Trees along the French Broad River Greenway

The predominant trees include: Black Cherry, Sycamore, River Birch, and Box Elder.

The Black Cherry tree is a deciduous tree that grows all along the Eastern side of the North American continent. It can grow up to 25 to 110 feet tall. It is aromatic and has white drooping flowers. It has dark red fruit. Its foliage and bark when crushed have a distinctive cherry-like odor and bitter taste. Its wood is used for furniture, paneling, professional and scientific instruments, handles, and toys. The bark can be used to make wild cherry syrup that acts as a cough medicine. Jelly and wine can be made from the fruit. The fruit may be edible but the rest of the plant can be toxic because of the cyanide-forming toxic compounds, like amygdalin, found in this tree. The tree was also one of the first “New World” trees brought back to England as early as 1629. It is now highly invasive there and in northern South America.

The American sycamore tree is a wide-canopied, deciduous tree. It can grow up to 75-100 feet tall and has a massive trunk. Its canopy is made up of an open crown of huge, crooked branches and is classified as a shade tree. Larger and older sycamores lose some of the bark at their tops to reveal the smooth, whitish inner bark. The wood can be used for furniture parts, millwork, flooring, and specialty products.

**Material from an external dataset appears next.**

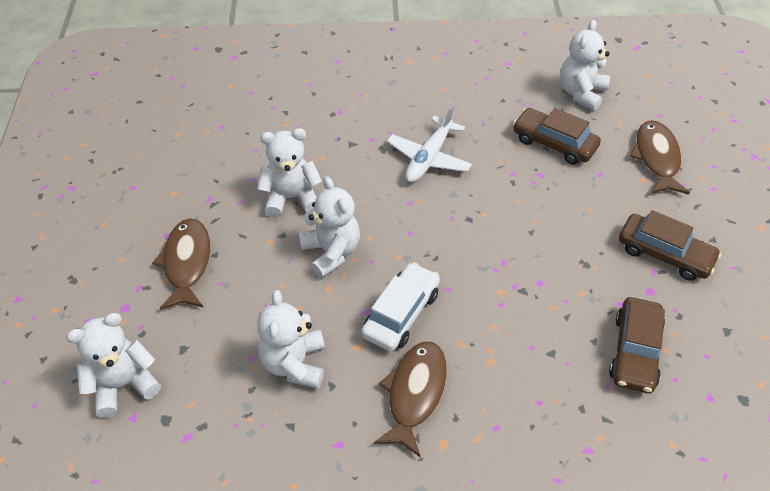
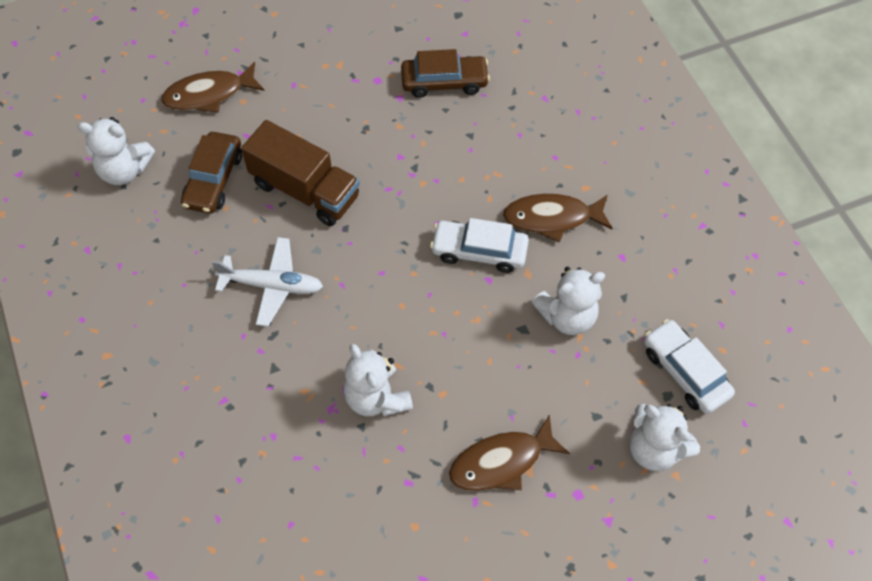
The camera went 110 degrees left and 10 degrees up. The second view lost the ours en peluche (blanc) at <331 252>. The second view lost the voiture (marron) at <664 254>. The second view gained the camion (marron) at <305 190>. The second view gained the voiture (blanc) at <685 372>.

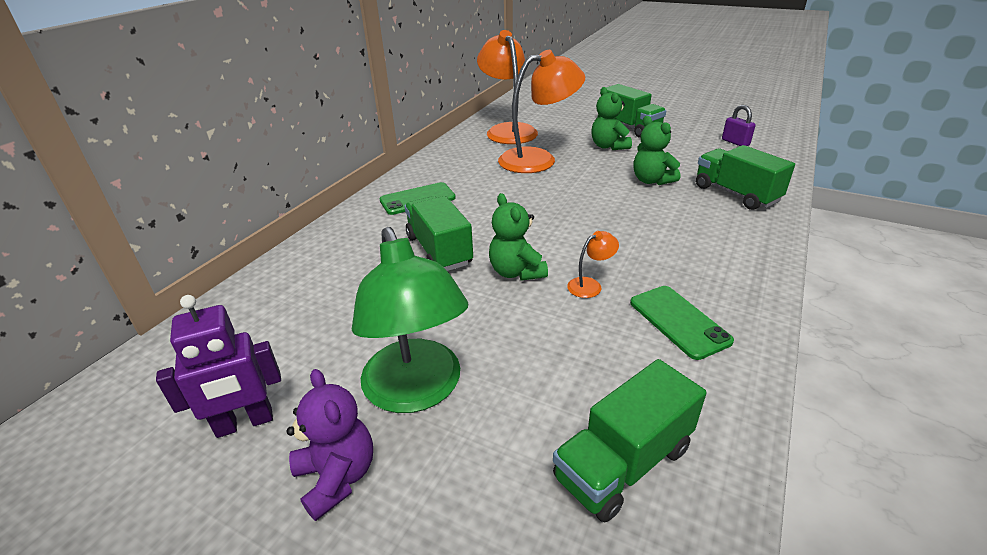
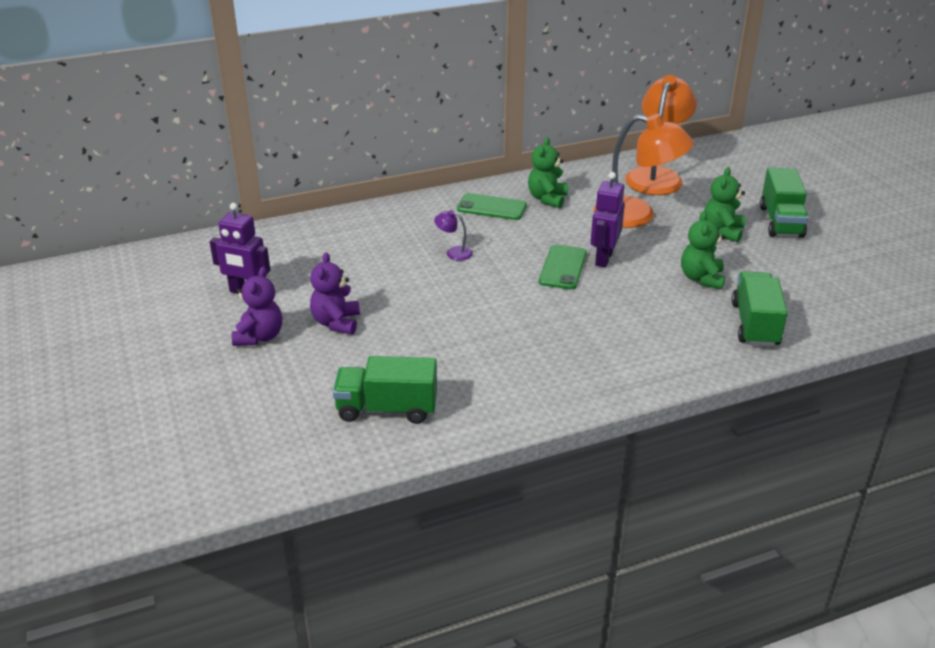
The camera went 40 degrees right and 0 degrees up. Where the lampe (vert) stood at <417 391>, the ours en peluche (violet) came to stand at <336 323>. Where the camion (vert) stood at <439 250>, the lampe (violet) came to stand at <454 252>. The ours en peluche (vert) ended up elsewhere, having gone from <516 272> to <547 199>. The second view lost the lampe (orange) at <590 285>. The téléphone (vert) ended up elsewhere, having gone from <679 321> to <563 267>. The second view lost the cadenas (violet) at <735 142>. The second view gained the robot (violet) at <603 258>.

The River Birch tree grows along rivers. It is also used for landscapes and can be planted almost anywhere in the US. It can withstand wetness and some draught and grows quickly. It has unique curling bark and spreading limbs. It works well to lessen erosion along stream banks. Songbirds enjoy the seeds. Deer eat the foliage. The wood was previously used for ox yokes, wooden shoes, or other farm products. They were not logged much because the wood is knotty and spindly.

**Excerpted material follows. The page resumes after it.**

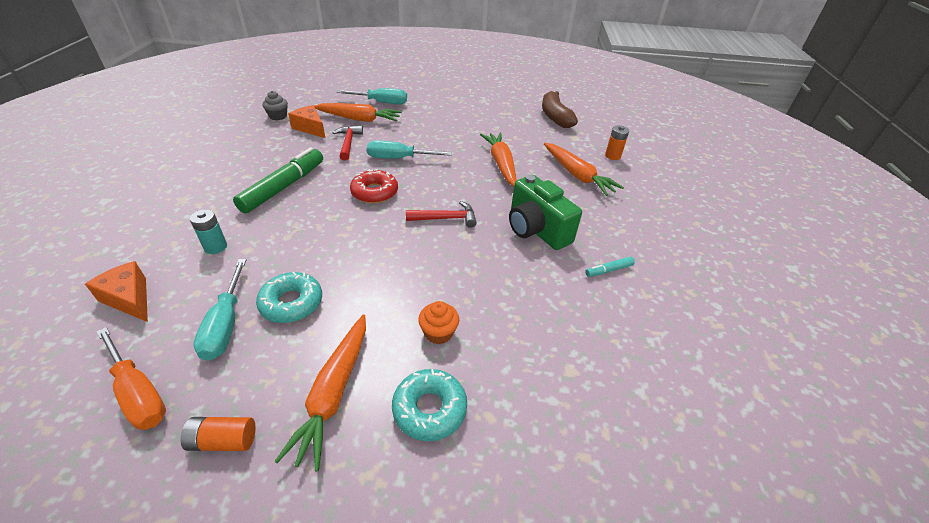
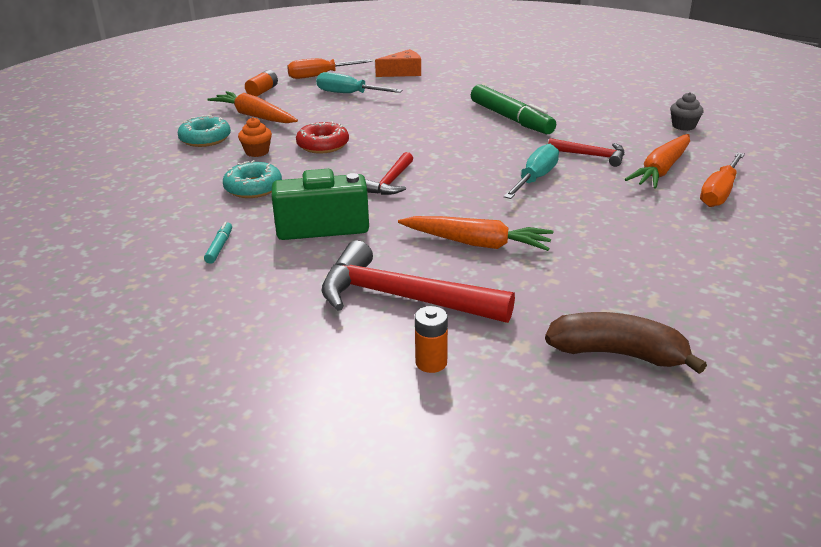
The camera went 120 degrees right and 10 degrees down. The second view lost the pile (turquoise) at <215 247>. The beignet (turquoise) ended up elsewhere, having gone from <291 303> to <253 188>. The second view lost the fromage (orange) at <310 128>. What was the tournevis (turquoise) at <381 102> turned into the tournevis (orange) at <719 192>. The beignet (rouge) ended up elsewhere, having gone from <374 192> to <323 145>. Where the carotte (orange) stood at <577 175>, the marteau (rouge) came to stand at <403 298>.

The Box Elder is native to all states in the US. It is in the maple family but has compound leaves like an elderberry. The tree is often described as ugly and weedy. The tree is very adaptable and grows easily. Its wood is soft and has no commercial value. They stabilize stream banks and shelter wildlife, but in urban areas they are thought of as weeds. The trees germinate very easily and will spread, but they also have brittle and weak wood that makes them easily broken in wind and ice storms. They can grow in most soils but prefer it to be either dry or wet.

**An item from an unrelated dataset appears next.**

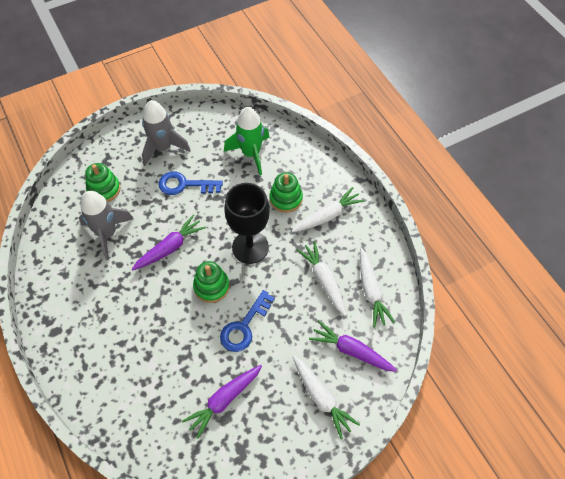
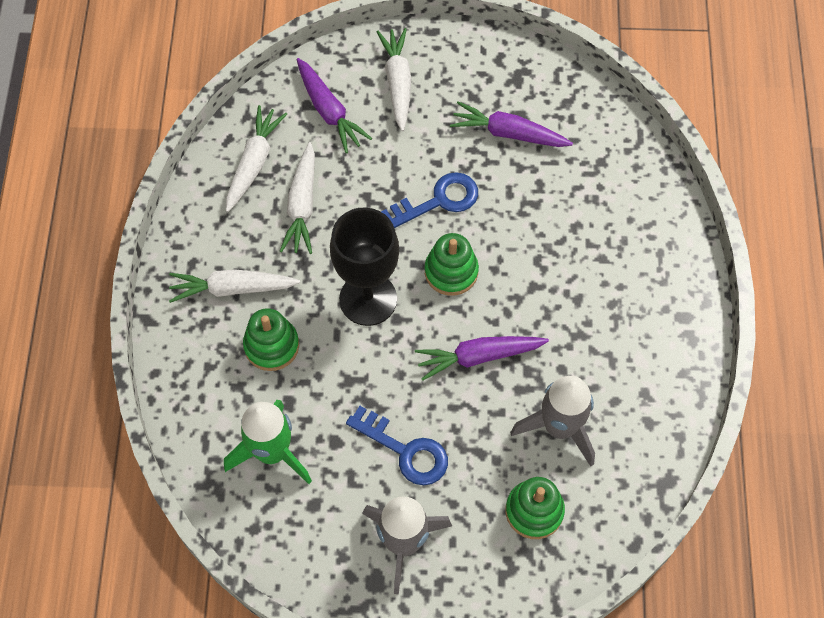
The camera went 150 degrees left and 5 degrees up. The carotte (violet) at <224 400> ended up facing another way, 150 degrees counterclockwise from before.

The greenway has many Box Elders and River Birches. There are much fewer Sycamores and Black Cherries. The Box Elders are very scraggly trees and have lots of little branches going in all sorts of directions. They are not beautiful trees. However, they do their job along the river banks to keep the erosion down. Reading about each of these trees, the interesting things that stand out are the descriptions of the uses for these trees in the past. They all have some element that was used or at least tried to use but humans. I think it is apparent in the amount of each tree there is along the greenway. The Box Elder is the most plentiful and most are big and beat up which correlates to it being very unfavorable to use by humans. They have been left alone more to hold up the bank, but also because there is not much reason to cut them down other than their unfavorable appearance. Nevertheless, appearance is often important to humans, so they have probably also been cut down previously simply because a human wanted a better view.